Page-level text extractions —
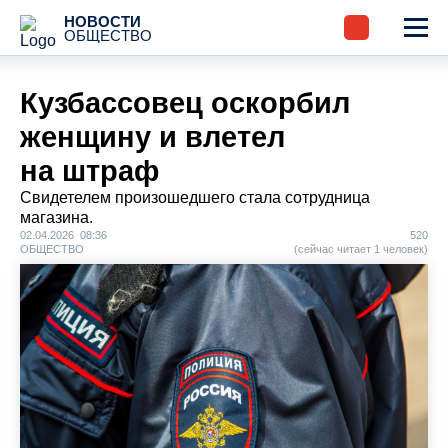
НОВОСТИ
ОБЩЕСТВО
Кузбассовец оскорбил
женщину и влетел
на штраф
Свидетелем произошедшего стала сотрудница
магазина.
02.04.2026 08:36
520
ОБЩЕСТВО
(сейчас читает 1 человек)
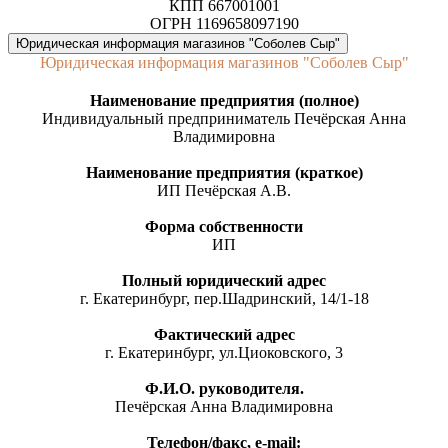
КПП 667001001
ОГРН 1169658097190
Юридическая информация магазинов "Соболев Сыр"
Юридическая информация магазинов "Соболев Сыр"
Наименование предприятия (полное)
Индивидуальный предприниматель Печёрская Анна
Владимировна
Наименование предприятия (краткое)
ИП Печёрская А.В.
Форма собственности
ИП
Полный юридический адрес
г. Екатеринбург, пер.Шадринский, 14/1-18
Фактический адрес
г. Екатеринбург, ул.Циоковского, 3
Ф.И.О. руководителя.
Печёрская Анна Владимировна
Телефон/факс, е-mail:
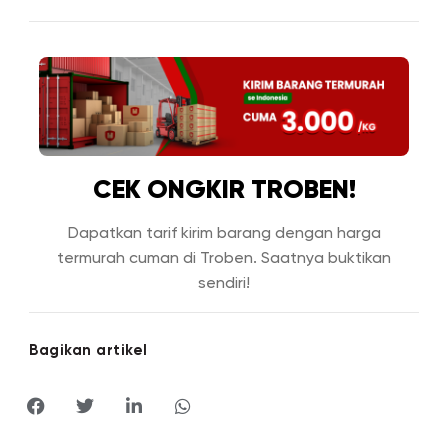
CEK ONGKIR TROBEN!
Dapatkan tarif kirim barang dengan harga
termurah cuman di Troben. Saatnya buktikan
sendiri!
Bagikan artikel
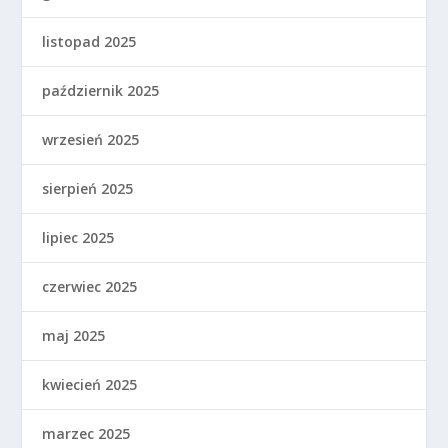
listopad 2025
październik 2025
wrzesień 2025
sierpień 2025
lipiec 2025
czerwiec 2025
maj 2025
kwiecień 2025
marzec 2025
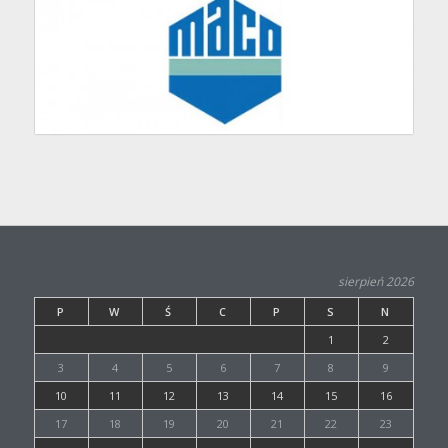
sierpień 2026
P
W
Ś
C
P
S
N
1
2
3
4
5
6
7
8
9
10
11
12
13
14
15
16
17
18
19
20
21
22
23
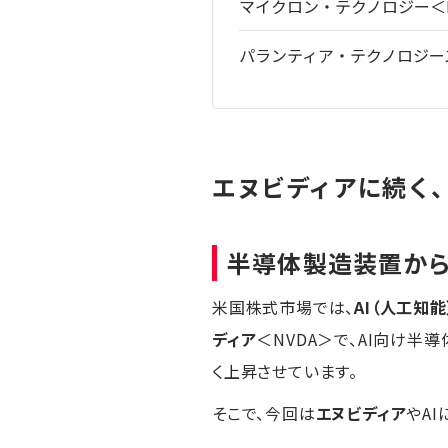
マイクロン・テクノロジー＜
パランティア・テクノロジーズ
エヌビディアに続く、
半導体製造装置から
米国株式市場では、
AI（人工知能
ディア
＜NVDA＞で、AI向け
く上昇させています。
そこで、今回は
エヌビディア
やA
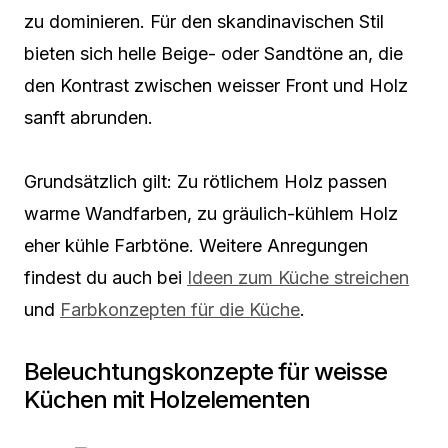
zu dominieren. Für den skandinavischen Stil
bieten sich helle Beige- oder Sandtöne an, die
den Kontrast zwischen weisser Front und Holz
sanft abrunden.
Grundsätzlich gilt: Zu rötlichem Holz passen
warme Wandfarben, zu gräulich-kühlem Holz
eher kühle Farbtöne. Weitere Anregungen
findest du auch bei
Ideen zum Küche streichen
und
Farbkonzepten für die Küche
.
Beleuchtungskonzepte für weisse
Küchen mit Holzelementen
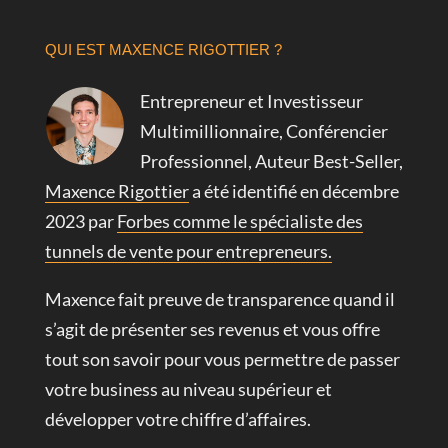
QUI EST MAXENCE RIGOTTIER ?
Entrepreneur et Investisseur
Multimillionnaire, Conférencier
Professionnel, Auteur Best-Seller,
Maxence Rigottier
a été identifié en décembre
2023 par
Forbes comme le spécialiste des
tunnels de vente pour entrepreneurs.
Maxence fait preuve de transparence quand il
s’agit de présenter ses revenus et vous offre
tout son savoir pour vous permettre de passer
votre business au niveau supérieur et
développer votre chiffre d’affaires.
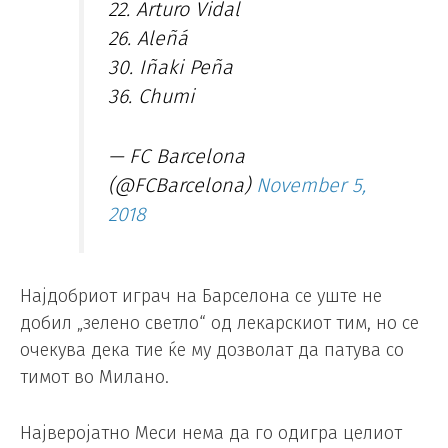
22. Arturo Vidal
26. Aleñá
30. Iñaki Peña
36. Chumi
— FC Barcelona
(@FCBarcelona)
November 5,
2018
Најдобриот играч на Барселона се уште не
добил „зелено светло“ од лекарскиот тим, но се
очекува дека тие ќе му дозволат да патува со
тимот во Милано.
Најверојатно Меси нема да го одигра целиот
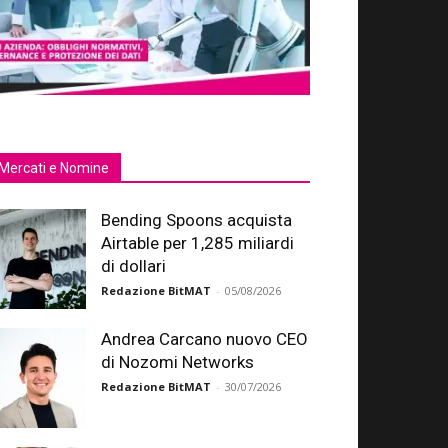
Mercati e Nomine
Bending Spoons acquista
Airtable per 1,285 miliardi
di dollari
Redazione BitMAT
-
05/08/2026
Andrea Carcano nuovo CEO
di Nozomi Networks
Redazione BitMAT
-
30/07/2026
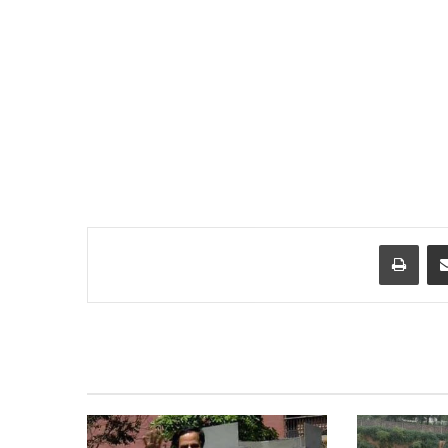
Print
Share via Email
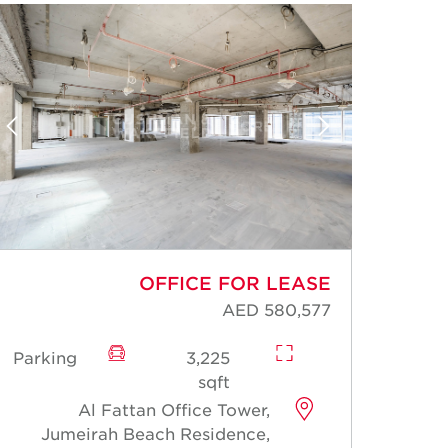
OFFICE FOR LEASE
AED 580,577
Parking
3,225
Park
sqft
Al Fattan Office Tower,
Jumeirah Beach Residence,
J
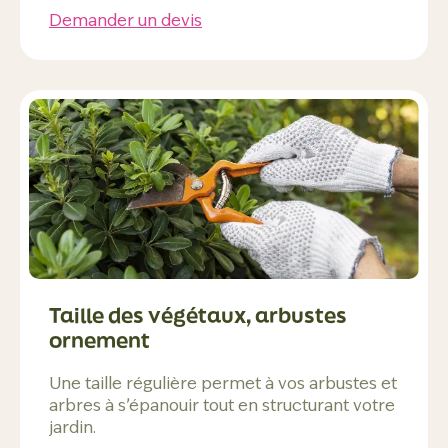
Demander un devis
Taille des végétaux, arbustes
ornement
Une taille régulière permet à vos arbustes et
arbres à s’épanouir tout en structurant votre
jardin.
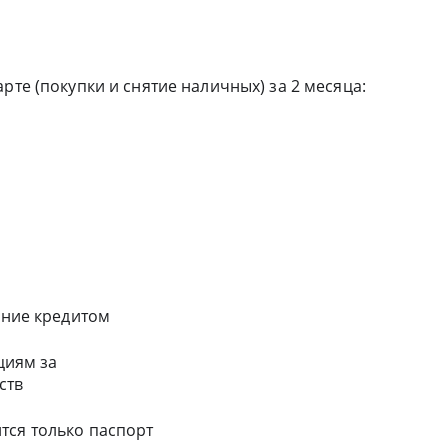
рте (покупки и снятие наличных) за 2 месяца:
ание кредитом
циям за
ств
тся только паспорт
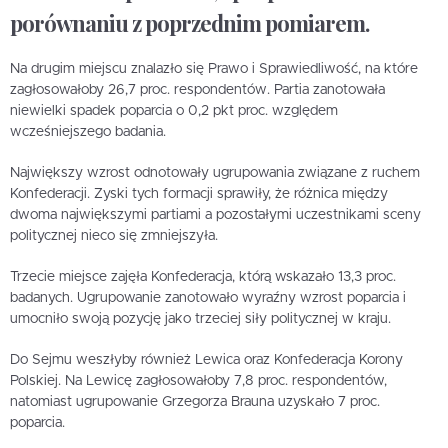
porównaniu z poprzednim pomiarem.
Na drugim miejscu znalazło się Prawo i Sprawiedliwość, na które
zagłosowałoby 26,7 proc. respondentów. Partia zanotowała
niewielki spadek poparcia o 0,2 pkt proc. względem
wcześniejszego badania.
Największy wzrost odnotowały ugrupowania związane z ruchem
Konfederacji. Zyski tych formacji sprawiły, że różnica między
dwoma największymi partiami a pozostałymi uczestnikami sceny
politycznej nieco się zmniejszyła.
Trzecie miejsce zajęła Konfederacja, którą wskazało 13,3 proc.
badanych. Ugrupowanie zanotowało wyraźny wzrost poparcia i
umocniło swoją pozycję jako trzeciej siły politycznej w kraju.
Do Sejmu weszłyby również Lewica oraz Konfederacja Korony
Polskiej. Na Lewicę zagłosowałoby 7,8 proc. respondentów,
natomiast ugrupowanie Grzegorza Brauna uzyskało 7 proc.
poparcia.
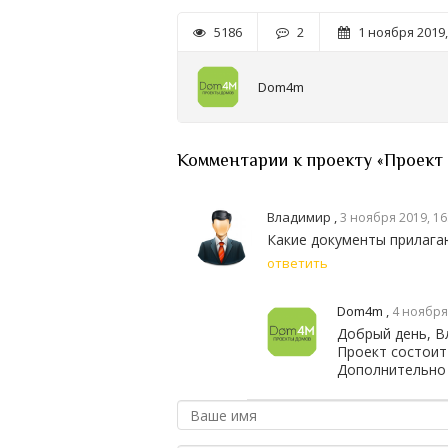
5186
2
1 ноября 2019,
Dom4m
Комментарии к проекту «Проект
Владимир ,
3 ноября 2019, 16
Какие документы прилага
ответить
Dom4m
,
4 ноября 
Добрый день, В
Проект состоит
Дополнительно 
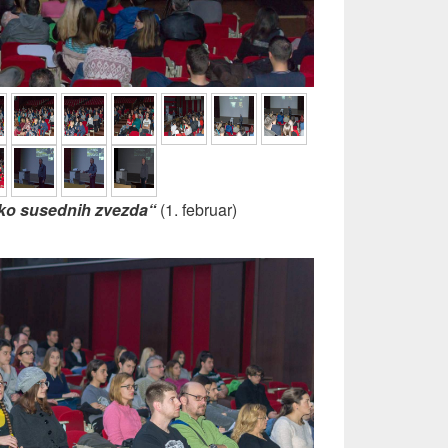
 oko susednih zvezda“
(1. februar)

What to work on —
Each line that holds the string "Анна" is to be copied from the entries above.

Task answer —
Индивидуальный предприниматель Печёрская Анна
Печёрская Анна Владимировна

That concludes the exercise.